Two weeks after the August 11-12 anniversaries, Charlottesville is back to normal. The kids are in school. It’s move-in weekend at the University. Businesses on 29 are advertising sales. The Downtown Mall is bustling.
But at the City Council’s community feedback meeting on Monday, August 13, emotions ran high. Activists and community members railed at the weekend’s heavy police presence and attacked elected officials and city staff with intensely personal language.
Mayor Nikuyah Walker shifted the tone of the conversation. She told the audience that people needed to understand that the police, by in large, did what they had been asked to do by local government. She said the anger at their presence, their practices, and their approach to citizens was more righteously directed at what happens in the city’s black neighborhoods every day.
If things feel eerily normal, remember that it’s a new and fragile normal.
Both the City and the County are facing scrutiny on how they will work, separately and together, to address equity issues that impact our community. The illusion of Charlottesville as Pleasantville, a Top Ten Town in America, is gone. And yet, all of the things that make the community beloved are still here, right alongside its problems. With the eyes of the nation still on us, or at least keeping tabs on us in the rearview mirror, what do we do next?
Get to work. We can start by accepting that concentrated poverty based on race and the complex of issues that make it a nearly inescapable trap are unacceptable in a place with the resources — expertise, capital, activism, natural beauty, academic clout, and good intentions — that Charlottesville possesses. Then we plan and invest in solutions.
At Charlottesville Tomorrow, we are also trying to figure out how we can better serve the community. Trust in government is low, but the work of local government is more important than it has ever been in my lifetime. How do we get more people interested, engaged, and informed?
We are going to start by increasing the quality, breadth, and depth of the journalism we produce. By connecting our mission-driven beat reporting to long-form stories that help the community understand these complex and interconnected problems, we’ll make it easier for you to engage with issues at the right time to influence them.
That work will be led by our new News Editor, Elliott Robinson, who started his job on August 6. Elliott spent six years working for Berkshire Hathaway Media, including stints at The Daily Progress and the Richmond Times-Dispatch. He is a seasoned daily news editor, the son of an Army sergeant from Hampton, and, to my knowledge, the first African-American to lead a news desk in Charlottesville. We are lucky to have him.

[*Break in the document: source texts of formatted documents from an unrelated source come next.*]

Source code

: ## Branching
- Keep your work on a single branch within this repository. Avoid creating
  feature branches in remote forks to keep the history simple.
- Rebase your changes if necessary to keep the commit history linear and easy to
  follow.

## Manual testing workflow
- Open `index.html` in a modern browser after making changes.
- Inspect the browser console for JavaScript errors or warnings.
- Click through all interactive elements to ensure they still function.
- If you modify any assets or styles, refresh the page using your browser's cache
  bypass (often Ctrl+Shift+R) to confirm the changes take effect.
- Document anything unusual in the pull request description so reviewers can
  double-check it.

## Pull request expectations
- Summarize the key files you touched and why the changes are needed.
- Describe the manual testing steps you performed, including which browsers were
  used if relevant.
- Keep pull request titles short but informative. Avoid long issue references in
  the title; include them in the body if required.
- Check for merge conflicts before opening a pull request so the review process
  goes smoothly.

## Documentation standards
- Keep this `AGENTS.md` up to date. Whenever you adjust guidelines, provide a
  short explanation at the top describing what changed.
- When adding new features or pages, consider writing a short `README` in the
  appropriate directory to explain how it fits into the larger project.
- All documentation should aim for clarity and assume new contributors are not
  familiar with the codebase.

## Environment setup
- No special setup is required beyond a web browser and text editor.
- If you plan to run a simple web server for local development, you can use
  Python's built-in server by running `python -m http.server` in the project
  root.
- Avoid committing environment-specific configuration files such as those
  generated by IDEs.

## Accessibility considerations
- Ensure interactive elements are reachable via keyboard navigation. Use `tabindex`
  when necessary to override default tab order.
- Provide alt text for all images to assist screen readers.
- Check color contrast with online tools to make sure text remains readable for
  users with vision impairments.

Charlottesville Tomorrow’s two reporters, Josh Mandell and Emily Hays, are young, ambitious local journalists who grew up here, attending Western Albemarle High School and Charlottesville High School, respectively. They bring local context and networks to their work, and, more importantly, they care deeply about this place.
As I’ve begun talking to people about our long-form solutions journalism and my editorial priorities, I’ve been asked if I think it will be hard for Charlottesville Tomorrow to stay objective and non-partisan. I don’t believe it will. Solutions to complex problems, particularly in local government, are practical. Disagreements are just as likely to emerge inside parties as they are between them. Mapping national identity politics onto local issues can be nearly impossible, even for the most rabid partisan.
The big questions are constant: How do we balance growth and sustainability? Affordability with investment, revenue, and job creation? Rural integrity and environmental stewardship with access to land? Then, how do we do all of that and create a better community for all of our residents through processes that are transparent, accountable and fair?
It’s not going to happen if people don’t understand what’s going on in their local government conversations. And it’s not going to happen if local governments fail to realize that the public doesn’t want to engage in the same circular conversations that have gotten us where we are today. I have a feeling, a good feeling, that the future of national politics is going to be reinvented at the local level in places just like Charlottesville.
Don’t you want to be involved? I do.